- OBJECTIVE:
Update the entries starting at the very first line and ending at the line containing "[228, 985, 242, 992] StreetNumber: 3825", replacing "street-level" with "curbside" and leaving everything else intact. Return only those lines, with the pictures omitted.

- MATERIAL TO PROCESS:
**********

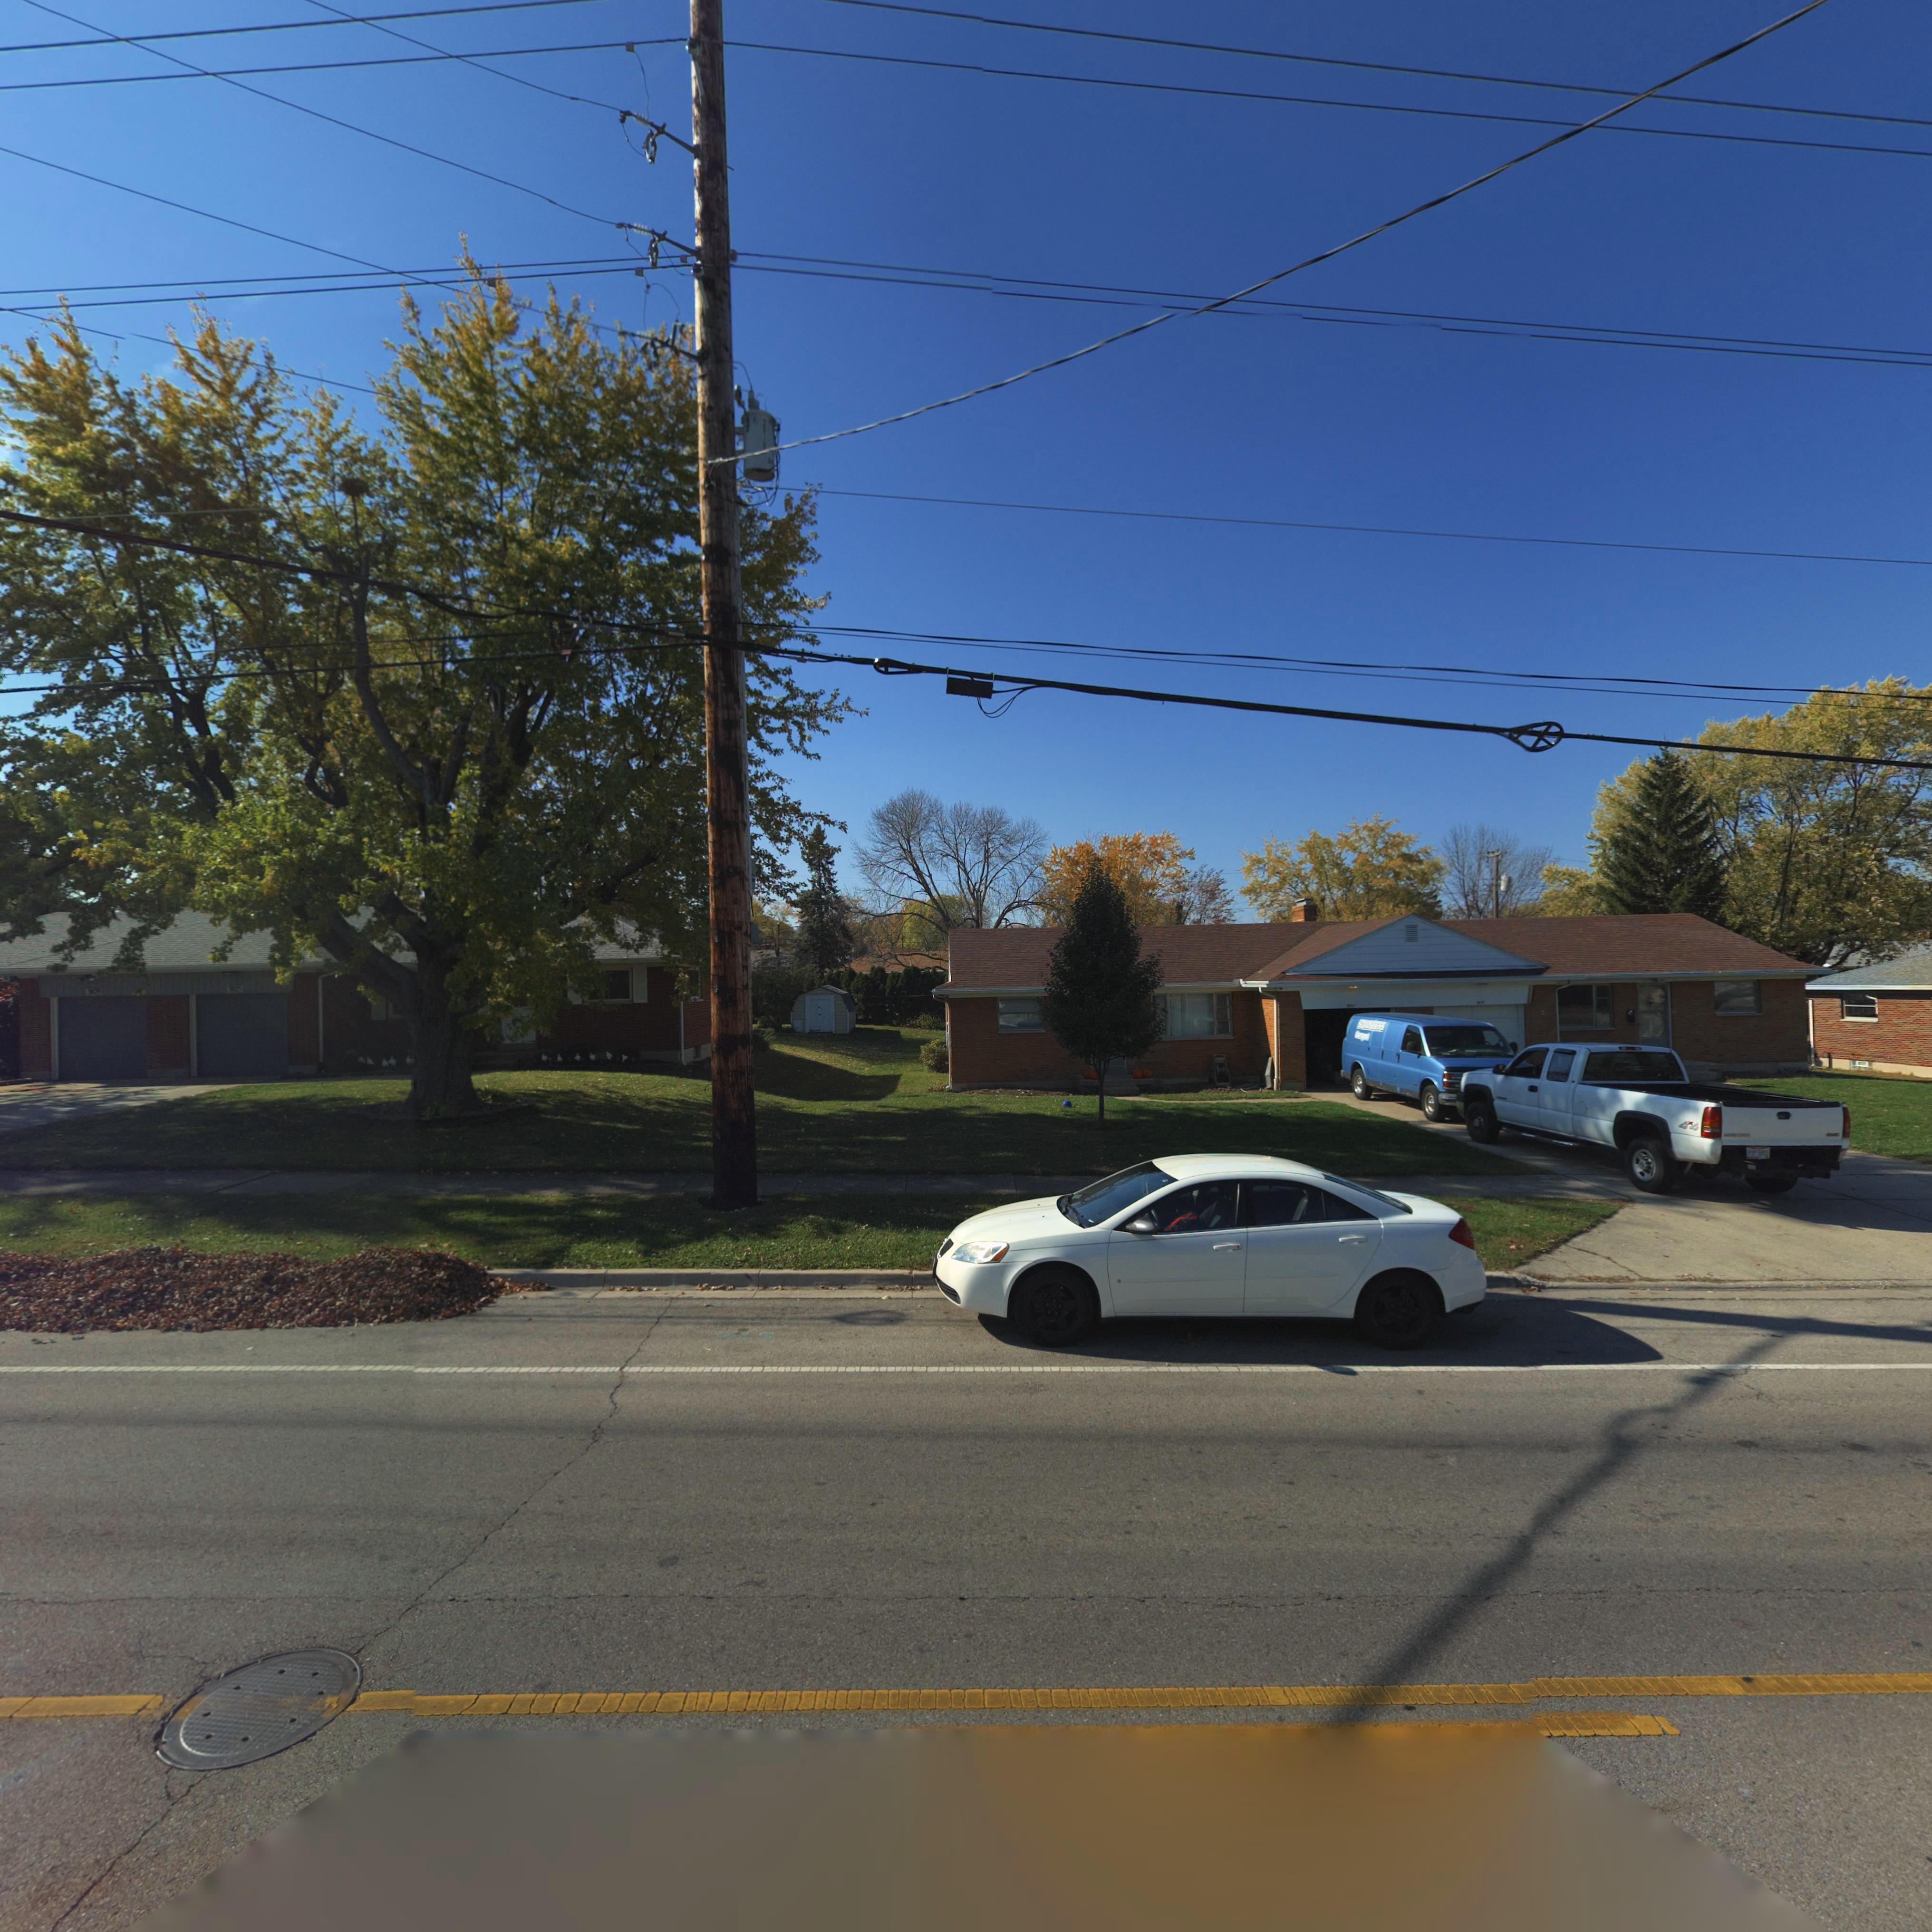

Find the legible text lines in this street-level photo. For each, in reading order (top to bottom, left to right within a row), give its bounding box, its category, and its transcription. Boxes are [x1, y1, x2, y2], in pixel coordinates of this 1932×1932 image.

[87, 989, 101, 995] StreetNumber: 3829
[228, 985, 242, 992] StreetNumber: 3825
[1346, 1004, 1356, 1008] StreetNumber: 3821
[1476, 1001, 1485, 1005] StreetNumber: 3817
[1355, 1019, 1388, 1033] None: STAINLESS
[1677, 1119, 1700, 1133] None: 4x4
[1723, 1133, 1750, 1139] None: SIERRA
[1826, 1132, 1839, 1137] None: GMC
[1748, 1150, 1769, 1156] None: PIP 5893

**********

- TASK RESPONSE:
Find the legible text lines in this curbside photo. For each, in reading order (top to bottom, left to right within a row), give its bounding box, its category, and its transcription. Boxes are [x1, y1, x2, y2], in pixel coordinates of this 1932×1932 image.

[87, 989, 101, 995] StreetNumber: 3829
[228, 985, 242, 992] StreetNumber: 3825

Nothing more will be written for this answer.